The Mediterranean Region during the Cold War and after
No region of the world as much as the Mediterranean can claim to have experienced, or as often been the main theatre of the great divides of history. Once considered the centre of the world, if not of the world itself, this sea and its littoral lost its centrality in international affairs after the onset of ‘modern’ history, then resumed its importance once the new northern European powers had asserted themselves and proceeded to vie with one another for its domination and control. The sixteenth-century Mediterranean witnessed the peaking of an acute contest between the two great empires of West and East, the Christian Habsburg and the Muslim Ottoman empires, respectively.
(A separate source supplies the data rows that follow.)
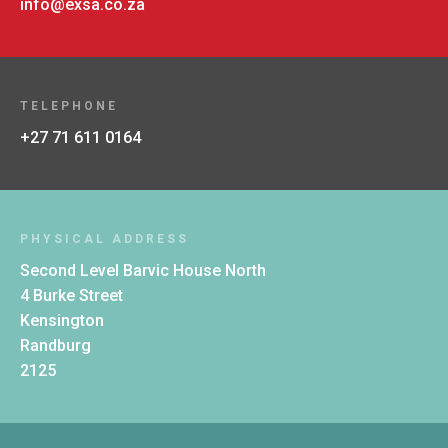
info@exsa.co.za
TELEPHONE
+27 71 611 0164
PHYSICAL ADDRESS
Second Level Barvic House North
4 Burke Street
Kensington
Randburg
2125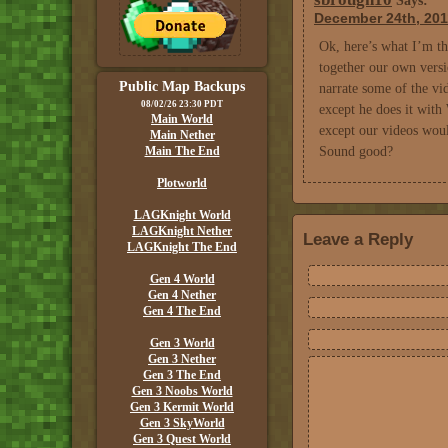
Says:
December 24th, 201
Ok, here’s what I’m thi
together our own versi
Public Map Backups
narrate some of the vid
08/02/26 23:30 PDT
except he does it with
Main World
except our videos woul
Main Nether
Main The End
Sound good?
Plotworld
LAGKnight World
LAGKnight Nether
Leave a Reply
LAGKnight The End
Gen 4 World
Gen 4 Nether
Gen 4 The End
Gen 3 World
Gen 3 Nether
Gen 3 The End
Gen 3 Noobs World
Gen 3 Kermit World
Gen 3 SkyWorld
Gen 3 Quest World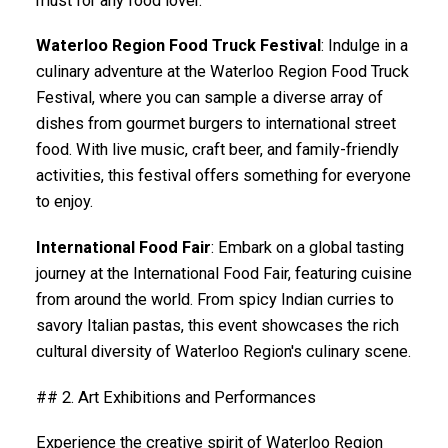
must for any food lover.
Waterloo Region Food Truck Festival
: Indulge in a
culinary adventure at the Waterloo Region Food Truck
Festival, where you can sample a diverse array of
dishes from gourmet burgers to international street
food. With live music, craft beer, and family-friendly
activities, this festival offers something for everyone
to enjoy.
International Food Fair
: Embark on a global tasting
journey at the International Food Fair, featuring cuisine
from around the world. From spicy Indian curries to
savory Italian pastas, this event showcases the rich
cultural diversity of Waterloo Region's culinary scene.
## 2. Art Exhibitions and Performances
Experience the creative spirit of Waterloo Region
Concurrently intersecting it, however, there emerged a much more enduring North-South contest within Christian Europe itself, signalled by the Reformation that was grafted upon the emerging fracture between the economically progressive North and the politically reactionary South. During the next two centuries the Mediterranean East-West contest was abandoned, as northern Europe consolidated its ascendancy at the expense of Mediterranean Europe, which continued sliding into under-development. In the course of the nineteenth and the early part of the twentieth century then, the great powers which had emerged in the meantime to direct international affairs turned their eyes on the Ottoman Mediterranean, dominating it through conquest, patronage and various forms of protection and tutelage, and, in a way, standing vertically the once horizontal Christian-Muslim contest. In this process not only did the southern and the eastern Mediter ranean fall under European control, but to the dominant sea power in particular, Great Britain, it assumed the character of a single geo-strategic region, from where it could both protect its national interest as an imperial and commercial power and monitor and influence affairs in continental Europe. In the years that followed World War II, the
Mediterranean region returned to be the contesting ground, this time for world powers from East and West. The reverse side of the specificity attached by such powers to the Mediterranean region is the regional fragmentation induced by the same competing external powers and the unequal development of its component parts.